Tbilisi City Court found Elisashvili guilty on Friday. The judge sentenced him to 13 years of imprisonment. The case concerns an incident inside the chancellery building of Tbilisi City Court, where court bailiff service employees stopped Elisashvili’s action before police detained him at the scene.
Elisashvili is leader of Citizen, a political party, and ran on a jount ticket with the Lelo party in the last local elections in Tbilisi. He was charged with attempting to commit a terrorist act. Earlier reporting on the case said prosecutors accused him of trying to set fire to the court building after an incident there on November 29, 2025. His defense has argued that the act should not have been treated as terrorism.
The verdict released a flood of criticism. His lawyer, Giorgi Rekhviashvili, said the ruling was unfounded and would be appealed. He argued that even if attempted terrorism had been proven, 13 years was too severe, because such a sentence could be imposed in a case of a completed terrorist attack. Rekhviashvili said there was no direct or indirect evidence proving attempted terrorism, and that the judge ignored defense evidence, including an expert finding that the fire could not have caused 25 million GEL in damage. He said the case would be taken through all national appeal stages and then to the European Court of Human Rights.
Strong Georgia-Lelo called Elisashvili a political prisoner and said the sentence showed that Georgia’s courts were being used as a tool of political revenge. The coalition said it was especially alarming that Elisashvili was being presented as a terrorist when, in its view, the terrorism charge was not supported by credible evidence.
Several Lelo figures gave similar reactions. Ketevan Turazashvili said the case involved 320 GEL in damage, no victims and no injured person, and argued that such a case could not be treated as terrorism. Salome Samadashvili described the 13-year sentence as an act of revenge and intimidation. Grigol Gegelia said the charge had been reclassified after political statements by senior government figures.
Former president Salome Zourabichvili also criticized the verdict. In a Facebook post, she said she did not know what kind of scenario had been built around Elisashvili, but said the 13-year sentence had nothing to do with justice.
Elisashvili’s wife, Irina Kilosanidze, told PalitraNews that the sentence was harsh but expected. She said Elisashvili was optimistic and had sent a message saying the authorities would try to punish him severely, but that he would eventually be released. She also said some politicians had been made hesitant by the terrorism charge, but that a more active response from them would not have changed the court’s decision.
The ruling party side defended the state’s response. Tbilisi Mayor Kakha Kaladze said freedom of speech and expression is protected in Georgia, and that citizens may express their views and hold rallies, but only within the law. When people go beyond the law, state bodies will respond, he said.

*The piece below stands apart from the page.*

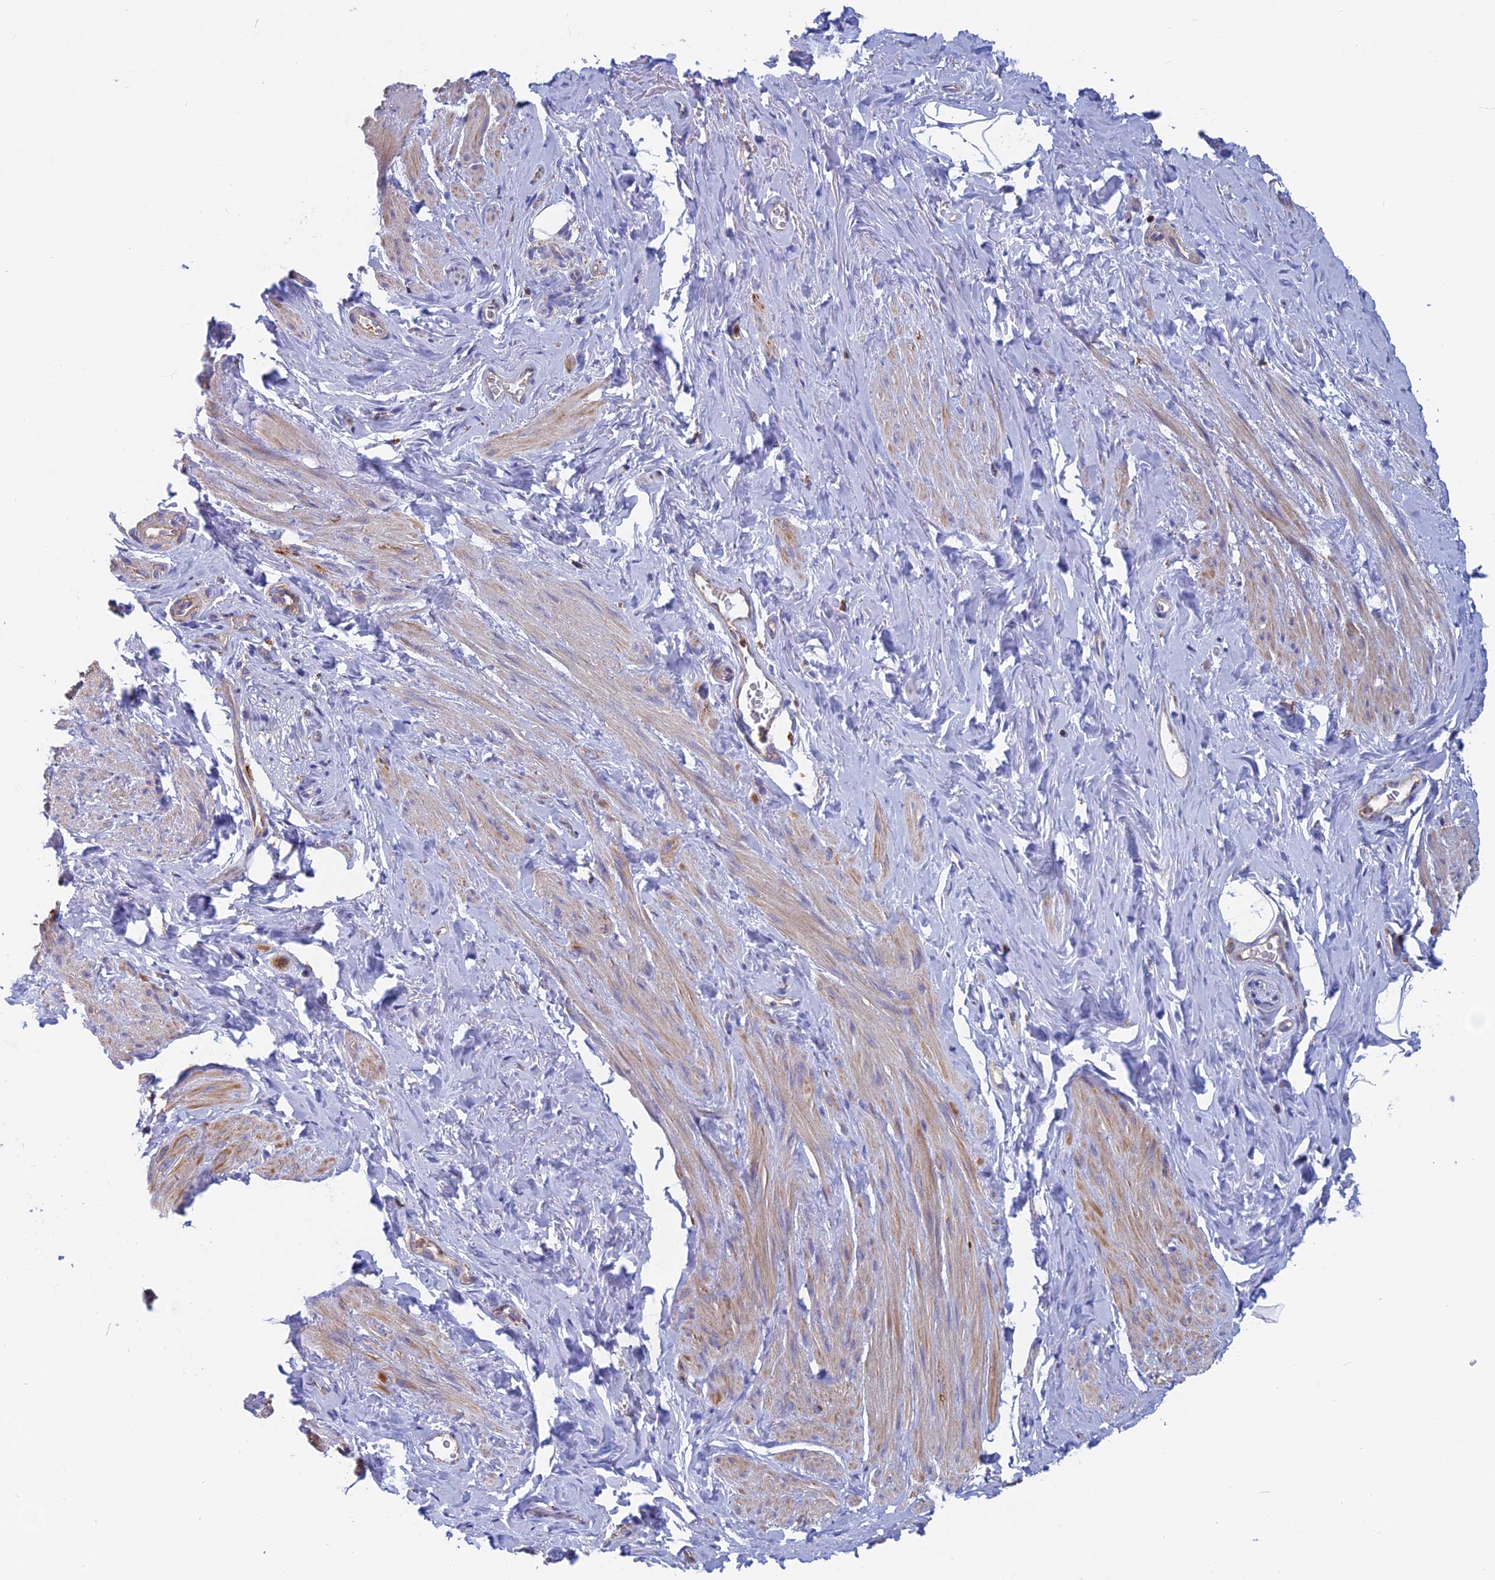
{"staining": {"intensity": "weak", "quantity": "25%-75%", "location": "cytoplasmic/membranous"}, "tissue": "smooth muscle", "cell_type": "Smooth muscle cells", "image_type": "normal", "snomed": [{"axis": "morphology", "description": "Normal tissue, NOS"}, {"axis": "topography", "description": "Smooth muscle"}, {"axis": "topography", "description": "Peripheral nerve tissue"}], "caption": "Weak cytoplasmic/membranous positivity for a protein is seen in about 25%-75% of smooth muscle cells of normal smooth muscle using IHC.", "gene": "HSD17B8", "patient": {"sex": "male", "age": 69}}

Kaladze also said he did not expect ALDE, the European liberal alliance linked to Lelo, to distance itself from Lelo over Elisashvili’s case.
Parliament Speaker Shalva Papuashvili went further. After the verdict, he called on ALDE either to make Lelo distance itself from terrorism or expel the party from its ranks. In another statement on Saturday, he accused opposition figures of justifying an attempted terrorist act by political motives, saying this reflected a wider extremist mindset.
EU Ambassador Pawel Herczynski avoided commenting directly on the verdict, saying it was a matter for the court system. But he added that the EU stands for freedom of assembly, speech and expression, which he called fundamental principles for any country seeking to join the European Union.